• [PROBLEMS AND TASKS]:
A - Answer these questions about the bus route model notebook, one line each and marked (i), (ii), (iii):
(i) What does the notebook aim to do?
(ii) Which class is imported from sklearn.linear_model?
(iii) What is the title of section 3.1?
B - Summarize the bus route model notebook in two sentences.
C - In the bus route model notebook, rewrite the part that begins with the words "- [2. Load Line" and ends with "- Linear Regression](#3.1)", substituting "Map" for "Dictionary".

• [QUOTED PASSAGE]:

<a id="top"></a>

The purpose of this notebook is to train and save a predictive model for each Bus route.

***

# Import Packages

In [2]:
import sqlite3
import json
import pandas as pd
import pickle
import math
import datetime

from sklearn.linear_model import LinearRegression
from sklearn import metrics

***

<a id="contents"></a>
# Contents

- [1. Create Connection to Database](#create_conn)
- [2. Load Line Routes Dictionary](#load_line_routes)
- [3. Train Models - Linear Regression](#linear_reg)
    - [3.1. Model Metrics - Linear Regression](#3.1)

***

<a id="create_conn"></a>
# 1. Create Connection to Database
[Back to contents](#contents)

• [SUPPLIED MATERIAL]:
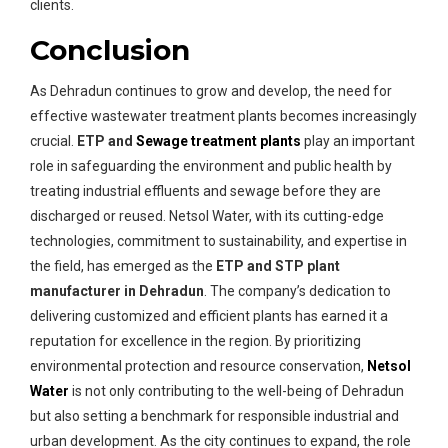
clients.
Conclusion
As Dehradun continues to grow and develop, the need for
effective wastewater treatment plants becomes increasingly
crucial.
ETP and
Sewage treatment plants
play an important
role in safeguarding the environment and public health by
treating industrial effluents and sewage before they are
discharged or reused. Netsol Water, with its cutting-edge
technologies, commitment to sustainability, and expertise in
the field, has emerged as the
ETP and STP plant
manufacturer in Dehradun
. The company’s dedication to
delivering customized and efficient plants has earned it a
reputation for excellence in the region. By prioritizing
environmental protection and resource conservation,
Netsol
Water
is not only contributing to the well-being of Dehradun
but also setting a benchmark for responsible industrial and
urban development. As the city continues to expand, the role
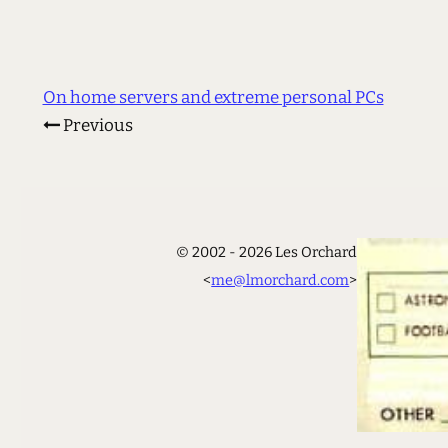
On home servers and extreme personal PCs
Previous
© 2002 - 2026 Les Orchard
<
me@lmorchard.com
>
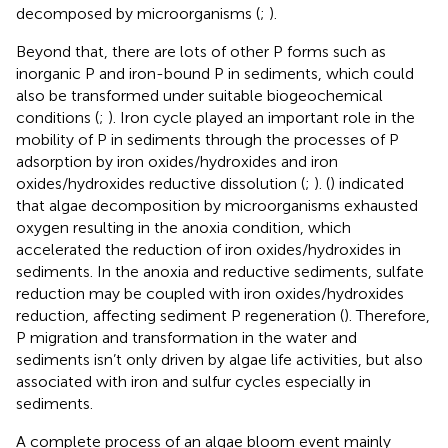
decomposed by microorganisms (
;
).
Beyond that, there are lots of other P forms such as
inorganic P and iron-bound P in sediments, which could
also be transformed under suitable biogeochemical
conditions (
;
). Iron cycle played an important role in the
mobility of P in sediments through the processes of P
adsorption by iron oxides/hydroxides and iron
oxides/hydroxides reductive dissolution (
;
). (
) indicated
that algae decomposition by microorganisms exhausted
oxygen resulting in the anoxia condition, which
accelerated the reduction of iron oxides/hydroxides in
sediments. In the anoxia and reductive sediments, sulfate
reduction may be coupled with iron oxides/hydroxides
reduction, affecting sediment P regeneration (
). Therefore,
P migration and transformation in the water and
sediments isn’t only driven by algae life activities, but also
associated with iron and sulfur cycles especially in
sediments.
A complete process of an algae bloom event mainly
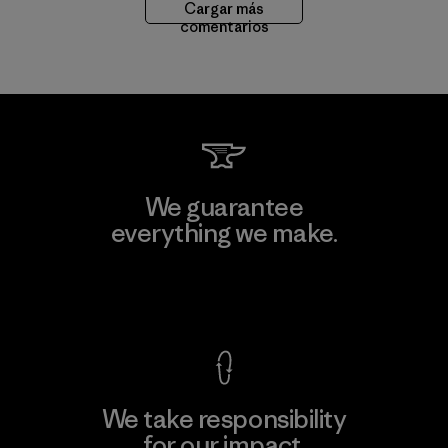
Cargar más
comentarios
We guarantee
everything we make.
View Ironclad Guarantee
We take responsibility
for our impact.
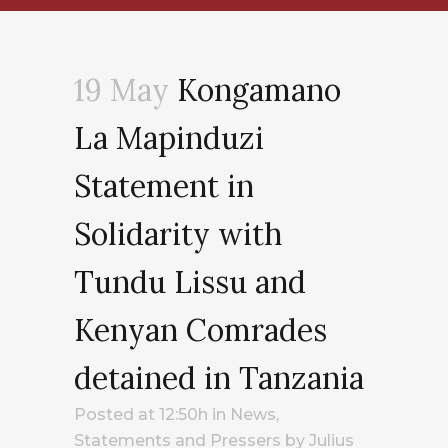
19 May
Kongamano
La Mapinduzi
Statement in
Solidarity with
Tundu Lissu and
Kenyan Comrades
detained in Tanzania
Posted at 12:50h
in
News
,
Statements and Pressers
by
Julius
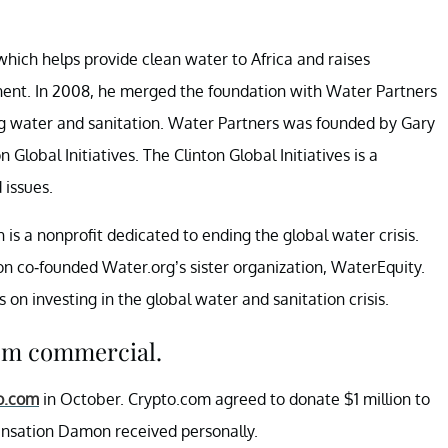
ich helps provide clean water to Africa and raises
ent. In 2008, he merged the foundation with Water Partners
ing water and sanitation. Water Partners was founded by Gary
lobal Initiatives. The Clinton Global Initiatives is a
 issues.
 a nonprofit dedicated to ending the global water crisis.
n co-founded Water.org’s sister organization, WaterEquity.
s on investing in the global water and sanitation crisis.
om commercial.
o.com
in October. Crypto.com agreed to donate $1 million to
ensation Damon received personally.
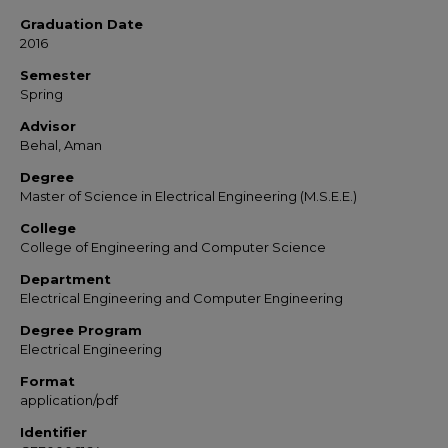
Graduation Date
2016
Semester
Spring
Advisor
Behal, Aman
Degree
Master of Science in Electrical Engineering (M.S.E.E.)
College
College of Engineering and Computer Science
Department
Electrical Engineering and Computer Engineering
Degree Program
Electrical Engineering
Format
application/pdf
Identifier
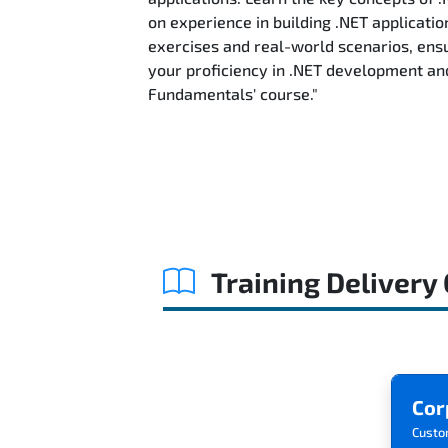
on experience in building .NET applicatio
exercises and real-world scenarios, ensu
your proficiency in .NET development an
Fundamentals' course."
Training Delivery
Cor
Custo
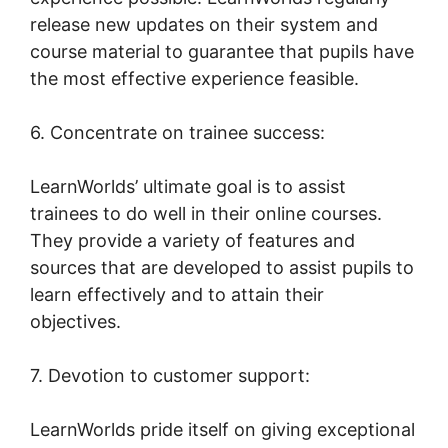
release new updates on their system and
course material to guarantee that pupils have
the most effective experience feasible.
6. Concentrate on trainee success:
LearnWorlds’ ultimate goal is to assist
trainees to do well in their online courses.
They provide a variety of features and
sources that are developed to assist pupils to
learn effectively and to attain their
objectives.
7. Devotion to customer support:
LearnWorlds pride itself on giving exceptional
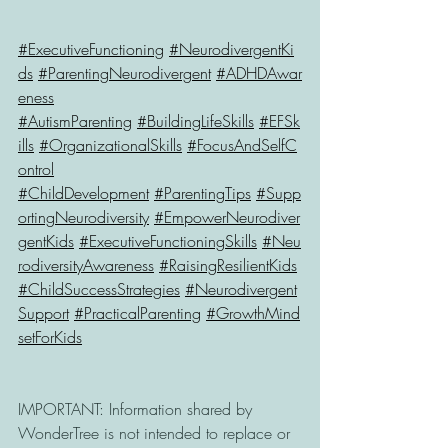
#ExecutiveFunctioning
#NeurodivergentKi
ds
#ParentingNeurodivergent
#ADHDAwar
eness
#AutismParenting
#BuildingLifeSkills
#EFSk
ills
#OrganizationalSkills
#FocusAndSelfC
ontrol
#ChildDevelopment
#ParentingTips
#Supp
ortingNeurodiversity
#EmpowerNeurodiver
gentKids
#ExecutiveFunctioningSkills
#Neu
rodiversityAwareness
#RaisingResilientKids
#ChildSuccessStrategies
#Neurodivergent
Support
#PracticalParenting
#GrowthMind
setForKids
IMPORTANT: Information shared by 
WonderTree is not intended to replace or 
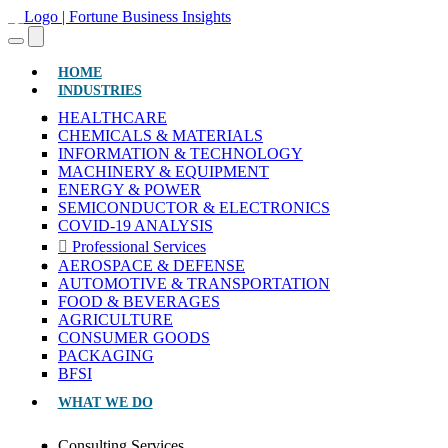
(CURRENT)
HOME
INDUSTRIES
HEALTHCARE
CHEMICALS & MATERIALS
INFORMATION & TECHNOLOGY
MACHINERY & EQUIPMENT
ENERGY & POWER
SEMICONDUCTOR & ELECTRONICS
COVID-19 ANALYSIS
Professional Services
AEROSPACE & DEFENSE
AUTOMOTIVE & TRANSPORTATION
FOOD & BEVERAGES
AGRICULTURE
CONSUMER GOODS
PACKAGING
BFSI
WHAT WE DO
Consulting Services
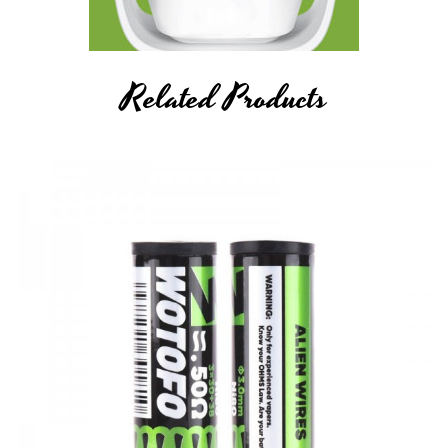
Related Products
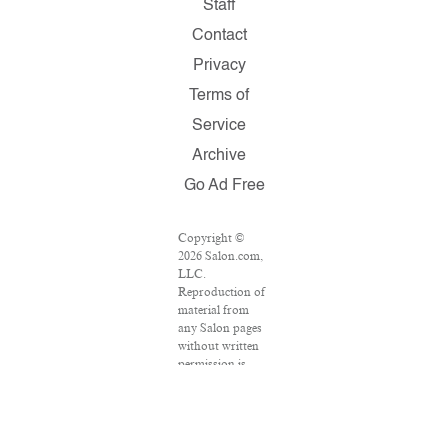
Staff
Contact
Privacy
Terms of
Service
Archive
Go Ad Free
Copyright ©
2026 Salon.com,
LLC.
Reproduction of
material from
any Salon pages
without written
permission is
strictly
prohibited.
SALON ® is
registered in the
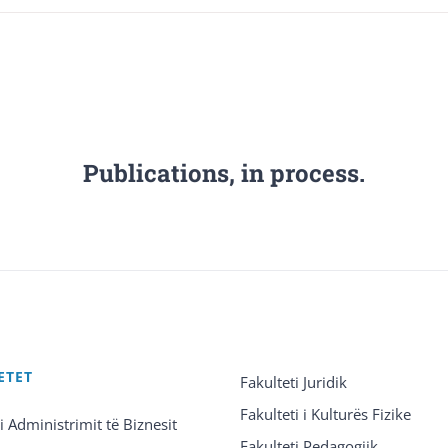
Publications, in process.
ETET
Fakulteti Juridik
Fakulteti i Kulturës Fizike
 i Administrimit të Biznesit
Fakulteti Pedagogjik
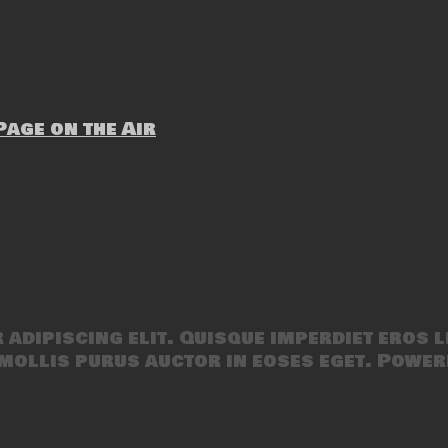
age on the Air
adipiscing elit. Quisque imperdiet eros l
mollis purus auctor in eoses eget. Power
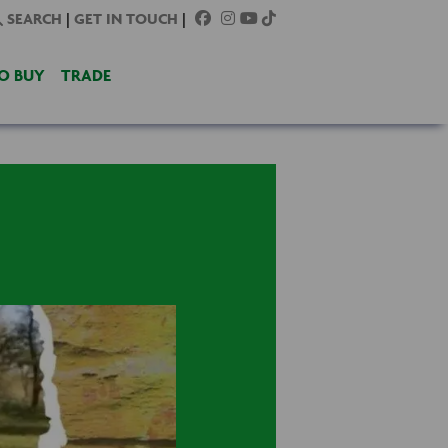
SEARCH
|
GET IN TOUCH
|
O BUY
TRADE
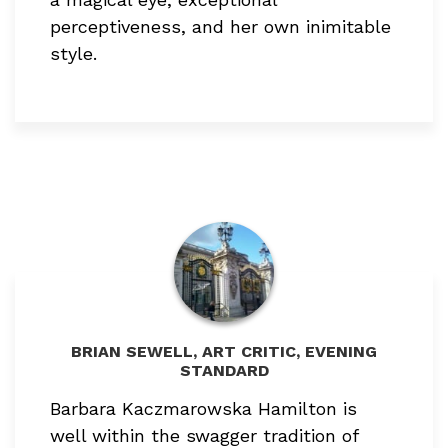
perceptiveness, and her own inimitable
style.
BRIAN SEWELL, ART CRITIC, EVENING
STANDARD
Barbara Kaczmarowska Hamilton is
well within the swagger tradition of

• [ANSWERS TO THE EXERCISES]:
A -
(i) It aims to train and save a predictive model for each Bus route.
(ii) LinearRegression
(iii) Model Metrics - Linear Regression

B - The notebook aims to train and save a predictive model for each Bus route, and it imports packages such as sqlite3, pandas, pickle and scikit-learn's LinearRegression and metrics. Its contents cover creating a connection to a database, loading a line routes dictionary, and training linear regression models along with their metrics.

C -
- [2. Load Line Routes Map](#load_line_routes)
- [3. Train Models - Linear Regression](#linear_reg)
    - [3.1. Model Metrics - Linear Regression](#3.1)